What to work on:
Continue the text on Minnesota's rules for harvesting and selling wild mushrooms, beginning after its final line.

Harvesting and selling wild mushrooms in Minnesota
Regulations on wild mushroom sales
The Minnesota Department of Agriculture (MDA) has specific regulations for individuals who harvest and wish to sell wild mushrooms. To learn more about becoming an MDA approved source, or to inquire about an MDA license, call the MDA Dairy and Food Inspection Division at (651) 201-6027.
There are specific regulations in the Minnesota Food Code (Minnesota Rules, Chapter 4626) regarding wild mushrooms. The Minnesota Food Code requires that all food sold or served to the public must be obtained from an approved source.
Who may sell wild mushrooms?
The Minnesota Food Code states that a food establishment may only purchase wild mushrooms from an approved source where each mushroom is individually inspected and found to be safe by a mushroom identification expert.
The Minnesota Food Code defines a mushroom identification expert as someone whose knowledge of mushroom species has been “...verified and approved by the regulatory authority through the successful completion of a wild mushroom identification course provided by either an accredited college or university or a mycological society.”
What are the steps to becoming an approved source of wild mushrooms?
To be an approved (safe) source of wild mushrooms, and to sell wild mushrooms to a food establishment in Minnesota, the mushroom identification expert must:
- qualify to be licensed by MDA or a delegated agency; and
- obtain a letter from the college or university where they took a mushroom identification course certifying that they have successfully completed the course. That letter must be provided to MDA or the local authority that issues a license.
Individuals that harvest and sell mushrooms grown only on their own or rented land may not be required to be licensed, but must still comply with all other applicable rules and regulations, including documentation of training as a mushroom identification expert.
According to Minnesota Rules, Chapter 4626, cultivated wild mushrooms species are considered to be from a safe source, if they are grown, harvested, and processed in a facility that is regulated by the food regulatory agency that has jurisdiction over the operation. Wild mushrooms, including those from independent harvesters, that are sold in packaged form by a regulated processing plant are also considered to be from a safe source. These plants are licensed by MDA, and they employ one or more recognized mushroom identification experts.
Which wild mushrooms may be sold by an individual harvester in Minnesota?

Information provided:
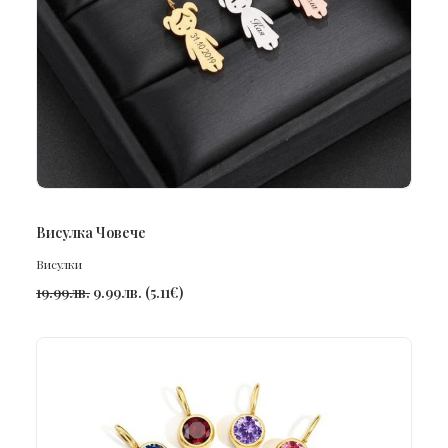
ПОРЪЧАЙ
Висулка Човече
Висулки
19.99
лв.
9.99
лв.
(
5.11
€
)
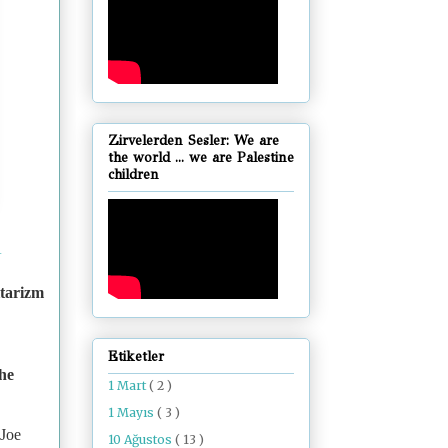
Zirvelerden Sesler: We are
the world ... we are Palestine
children
A
itarizm
Etiketler
The
1 Mart
( 2 )
1 Mayıs
( 3 )
 Joe
10 Ağustos
( 13 )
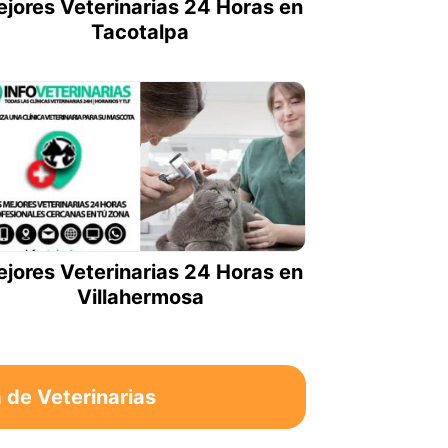
jores Veterinarias 24 Horas en
Tacotalpa
jores Veterinarias 24 Horas en
Villahermosa
de Veterinarias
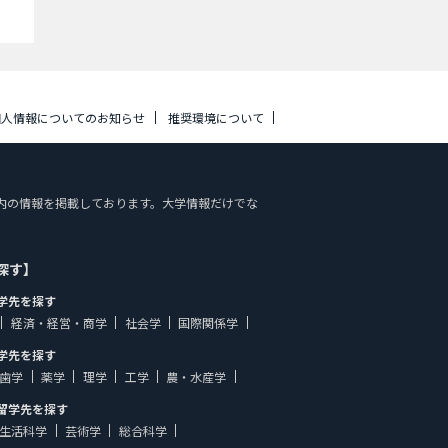
個人情報についてのお知らせ
推奨環境について
施設案内の情報を掲載しております。大学情報だけでな
探す】
学先を探す
経済・経営・商学
社会学
国際関係学
学先を探す
歯学
薬学
理学
工学
農・水産学
留学先を探す
生活科学
芸術学
総合科学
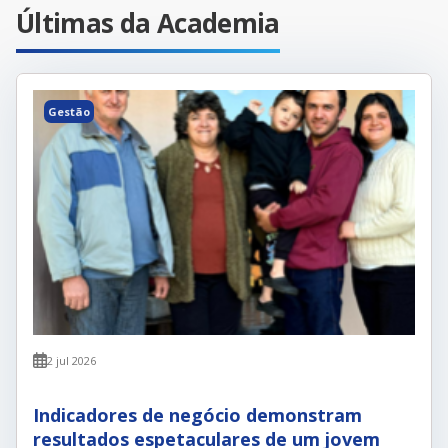
Últimas da Academia
Gestão
2 jul 2026
Indicadores de negócio demonstram
resultados espetaculares de um jovem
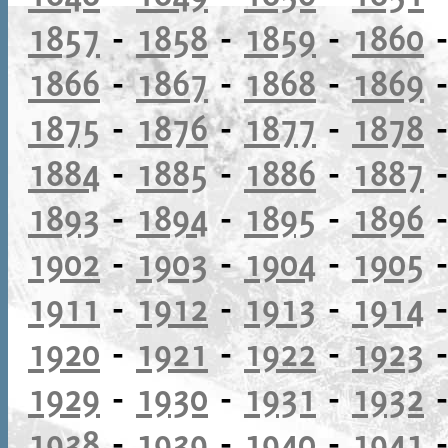
1857
-
1858
-
1859
-
1860
1866
-
1867
-
1868
-
1869
1875
-
1876
-
1877
-
1878
1884
-
1885
-
1886
-
1887
1893
-
1894
-
1895
-
1896
1902
-
1903
-
1904
-
1905
1911
-
1912
-
1913
-
1914
1920
-
1921
-
1922
-
1923
1929
-
1930
-
1931
-
1932
1938
-
1939
-
1940
-
1941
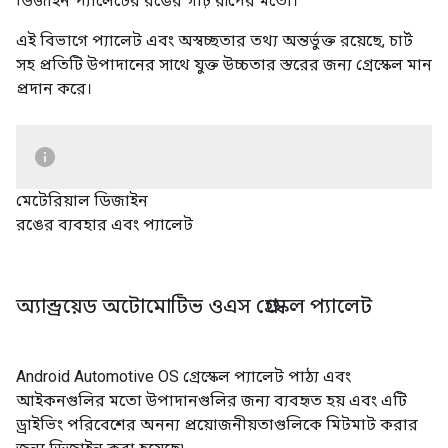
ডিজাইন প্যালেটের রঙের গাঢ় রূপের মতো।
এই বিভাগে প্যালেট এবং অস্বচ্ছতার তথ্য অন্তর্ভুক্ত রয়েছে, চার্ট
সহ প্রতিটি উপাদানের সাথে যুক্ত উচ্চতার স্তরের জন্য গ্রেস্কেল মান
প্রদান করে।
মেটেরিয়াল ডিজাইন
রঙের ব্যবহার এবং প্যালেট
অ্যান্ড্রয়েড অটোমোটিভ ওএস গ্রেস্কেল প্যালেট
Android Automotive OS গ্রেস্কেল প্যালেট পাঠ্য এবং
আইকনগুলির মতো উপাদানগুলির জন্য ব্যবহৃত হয় এবং এটি
ড্রাইভিং পরিবেশের অনন্য প্রয়োজনীয়তাগুলিকে মিটমাট করার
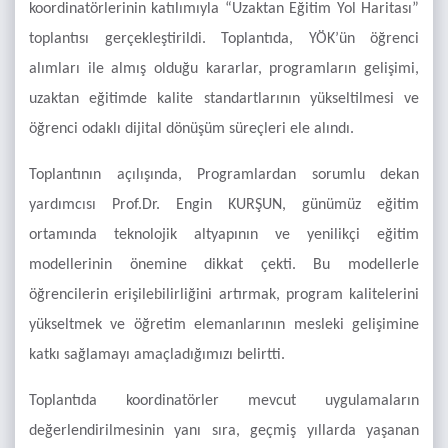
koordinatörlerinin katılımıyla “Uzaktan Eğitim Yol Haritası”
toplantısı gerçekleştirildi. Toplantıda, YÖK’ün öğrenci
alımları ile almış olduğu kararlar, programların gelişimi,
uzaktan eğitimde kalite standartlarının yükseltilmesi ve
öğrenci odaklı dijital dönüşüm süreçleri ele alındı.
Toplantının açılışında, Programlardan sorumlu dekan
yardımcısı Prof.Dr. Engin KURŞUN, günümüz eğitim
ortamında teknolojik altyapının ve yenilikçi eğitim
modellerinin önemine dikkat çekti. Bu modellerle
öğrencilerin erişilebilirliğini artırmak, program kalitelerini
yükseltmek ve öğretim elemanlarının mesleki gelişimine
katkı sağlamayı amaçladığımızı belirtti.
Toplantıda koordinatörler mevcut uygulamaların
değerlendirilmesinin yanı sıra, geçmiş yıllarda yaşanan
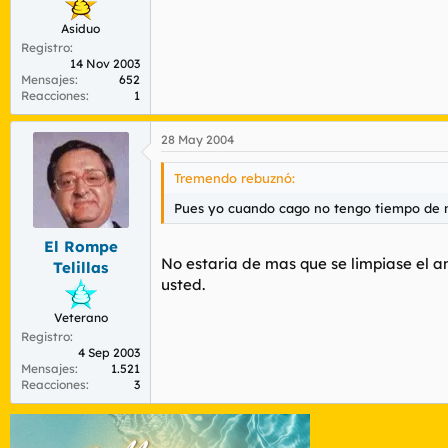
Asiduo
Registro
14 Nov 2003
Mensajes
652
Reacciones
1
28 May 2004
Tremendo rebuznó:
Pues yo cuando cago no tengo tiempo de na
El Rompe
No estaria de mas que se limpiase el a
Telillas
usted.
Veterano
Registro
4 Sep 2003
Mensajes
1.521
Reacciones
3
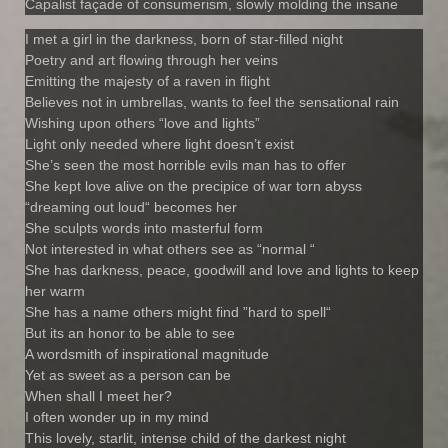
Capalist façade of consumerism, slowly molding the insane
I met a girl in the darkness, born of star-filled night
Poetry and art flowing through her veins
Emitting the majesty of a raven in flight
Believes not in umbrellas, wants to feel the sensational rain
Wishing upon others “love and lights”
Light only needed where light doesn’t exist
She’s seen the most horrible evils man has to offer
She kept love alive on the precipice of war torn abyss
“dreaming out loud“ becomes her
She sculpts words into masterful form
Not interested in what others see as “normal “
She has darkness, peace, goodwill and love and lights to keep
her warm
She has a name others might find ”hard to spell“
But its an honor to be able to see
A wordsmith of inspirational magnitude
Yet as sweet as a person can be
When shall I meet her?
I often wonder up in my mind
This lovely, starlit, intense child of the darkest night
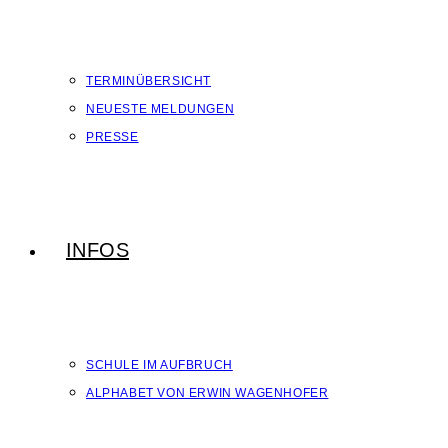
TERMINÜBERSICHT
NEUESTE MELDUNGEN
PRESSE
INFOS
SCHULE IM AUFBRUCH
ALPHABET VON ERWIN WAGENHOFER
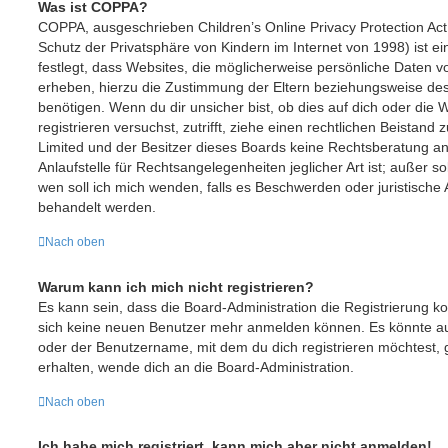
Was ist COPPA?
COPPA, ausgeschrieben Children’s Online Privacy Protection Ac
Schutz der Privatsphäre von Kindern im Internet von 1998) ist e
festlegt, dass Websites, die möglicherweise persönliche Daten v
erheben, hierzu die Zustimmung der Eltern beziehungsweise des
benötigen. Wenn du dir unsicher bist, ob dies auf dich oder die W
registrieren versuchst, zutrifft, ziehe einen rechtlichen Beistand
Limited und der Besitzer dieses Boards keine Rechtsberatung an
Anlaufstelle für Rechtsangelegenheiten jeglicher Art ist; außer s
wen soll ich mich wenden, falls es Beschwerden oder juristisch
behandelt werden.
Nach oben
Warum kann ich mich nicht registrieren?
Es kann sein, dass die Board-Administration die Registrierung ko
sich keine neuen Benutzer mehr anmelden können. Es könnte au
oder der Benutzername, mit dem du dich registrieren möchtest, 
erhalten, wende dich an die Board-Administration.
Nach oben
Ich habe mich registriert, kann mich aber nicht anmelden!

Reply:
The morel mushroom is currently the only wild mushroom that may be sold directly to markets, restaurants, or consumers in Minnesota. No mushroom identification experts have been certified to sell any wild mushrooms except morel mushrooms at this time.
Warning for the mushroom lover
Amanita phalloides, the death cap mushroom
There are roughly 250 species of wild mushrooms that can cause illness or death. Mushrooms poisoning may result in symptoms ranging from a mild stomachache to severe physical distress—including vomiting, diarrhea, cramps, and loss of coordination.
Three of the most dangerous groups of wild mushrooms are Amanitas, false morels, and little brown mushrooms or LBMs. LBMs include a large number of small, dull-colored mushrooms that are difficult to identify. Of all the poisonous species, Amanitas cause 90 percent of mushroom-related deaths.
Amanitas can be white, yellow, red, or brown. All Amanita species have white gills, and a sac-like cup surrounding the base of the stem.
Even safe mushrooms can cause allergic reactions in some people. The first time you try a new wild mushroom, eat only a small amount and wait 24 hours before eating more. It is always best to eat moderate amounts of wild mushrooms and to avoid eating them raw because they are hard to digest. Eat only firm, fresh mushrooms.
Notify your doctor immediately if you suspect mushroom poisoning of any kind.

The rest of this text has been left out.